"If you're going to win the championship, you got to have incredible talent in every position. And that's how we think about it," Hastings said in an interview with CNBC's Andrew Ross Sorkin that aired Wednesday on "Squawk Box."
Hastings, who co-founded Netflix in 1997, just published a book, "No Rules Rules: Netflix and the Culture of Reinvention," that details the company's cutthroat view on employee retention.
Hastings' co-author, business professor Erin Meyer, likened the approach to "The Hunger Games."
"We encourage people to focus on who of your employees would you fight hard to keep if they were going to another company? And those are the ones we want to hold onto," said Hastings.
As Netflix transformed from a start-up that mailed DVDs to a digital streaming behemoth, the company's emphasis on granting freedom to employees has been a key component to the transition, Hastings said.

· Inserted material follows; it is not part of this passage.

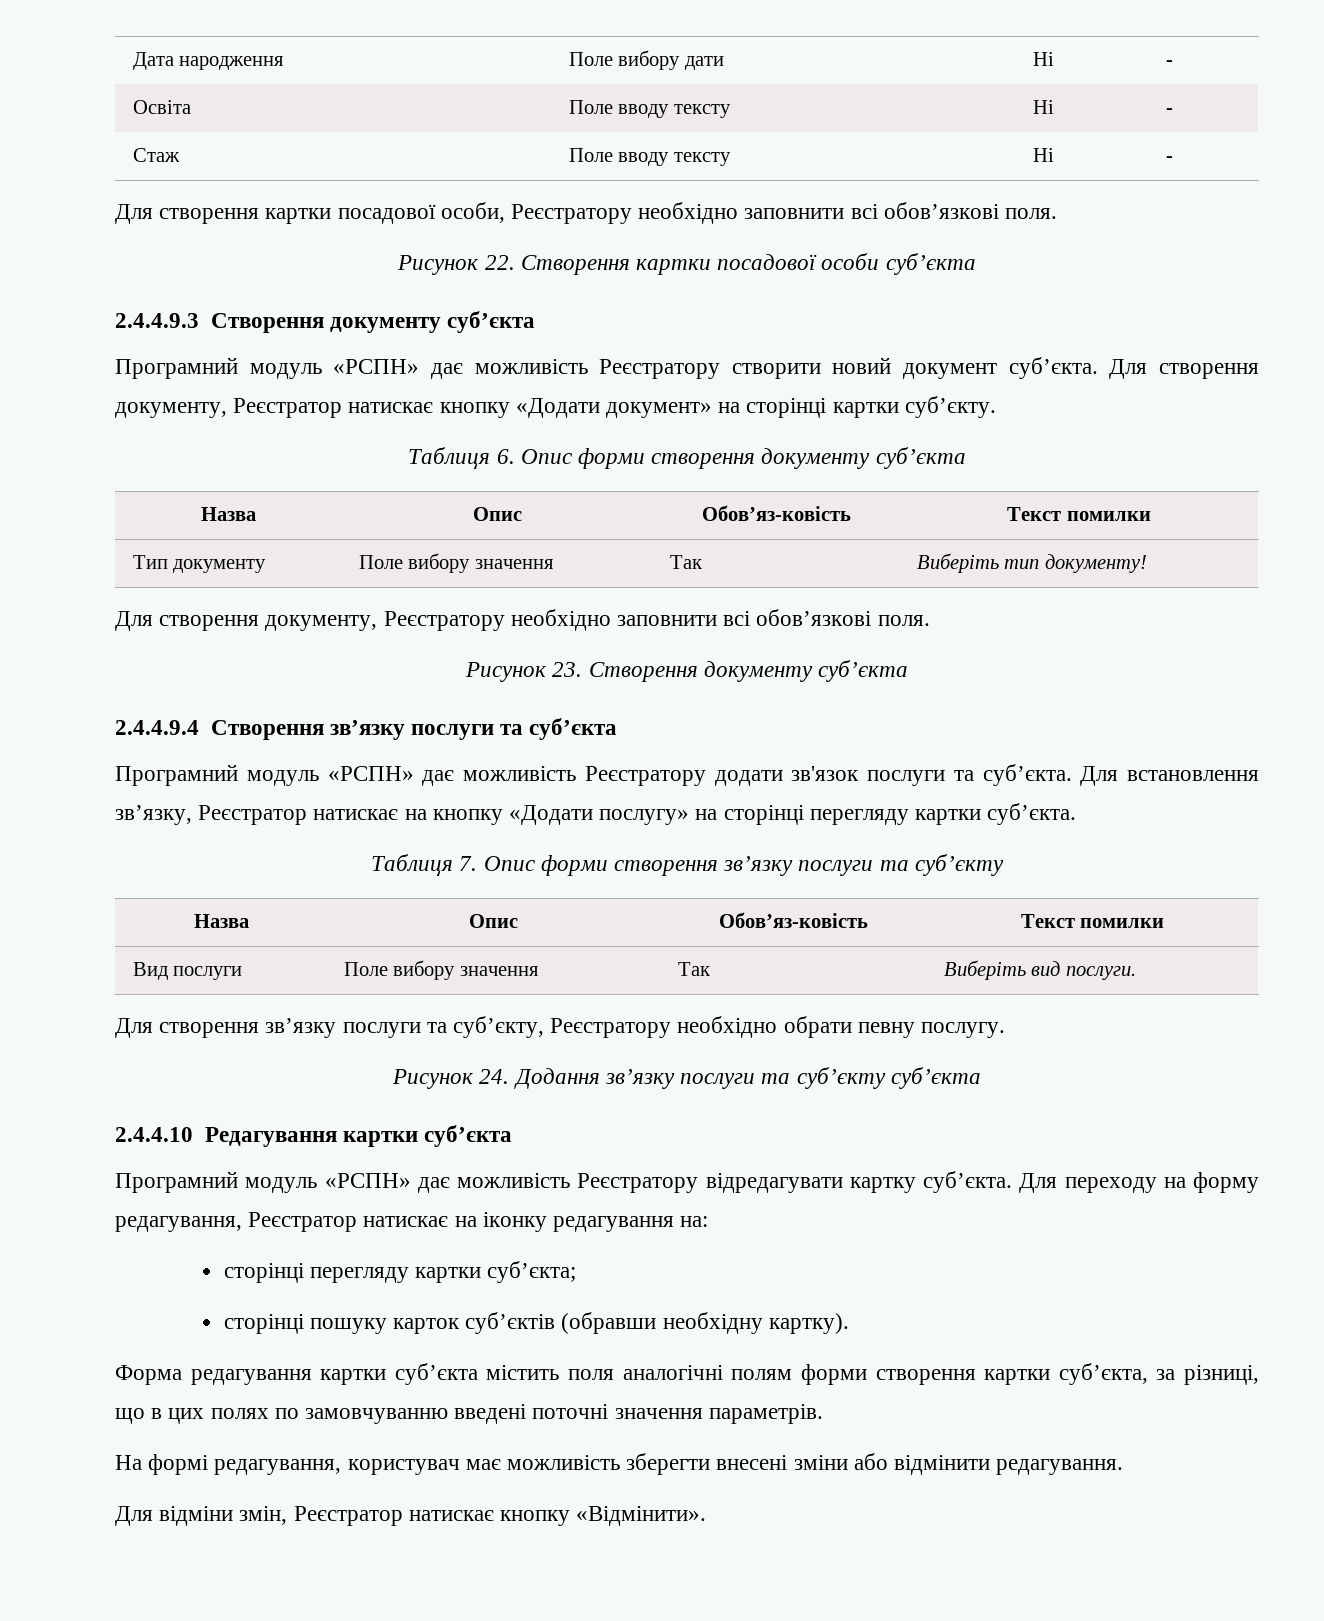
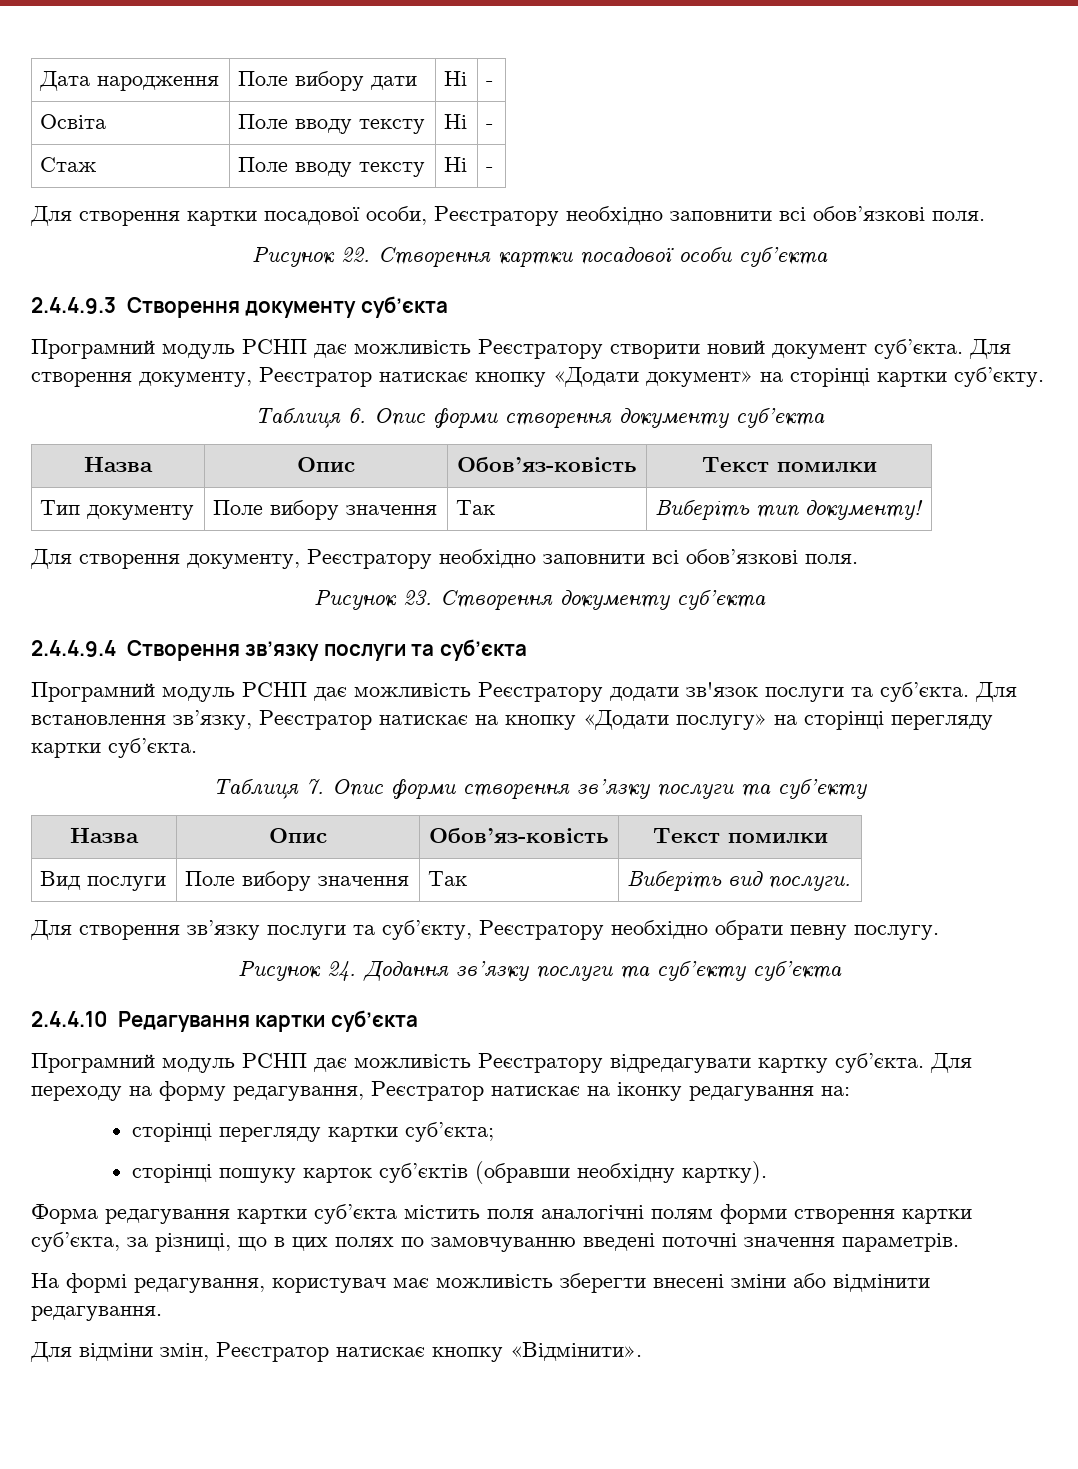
[333,359,420,374] «РСПН» -> [242,339,307,354] РСНП
[327,766,414,781] «РСПН» -> [242,682,307,697] РСНП
[324,1173,411,1188] «РСПН» -> [242,1053,307,1068] РСНП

"We are fundamentally dedicated to employee freedom because that makes us more flexible, and we've had to adapt so much back from DVD by mail to leading streaming today," Hastings said. "If you give employees freedom you've got a better chance at that success. And the book is all about the subtlety of how do you give freedom and not have chaos."
Hastings added he believes Netflix's corporate culture has improved over the company's more than two-decade existence. As of Dec. 31, 2019, it had grown to about 8,600 full-time employees.
"Our culture is much better than it was 20 years ago," he said. "We've continued to get more honest, more thoughtful, more creative. We have better tools internally. We're focused on inclusion, all kinds of dimensions, so our culture gets better as we get bigger."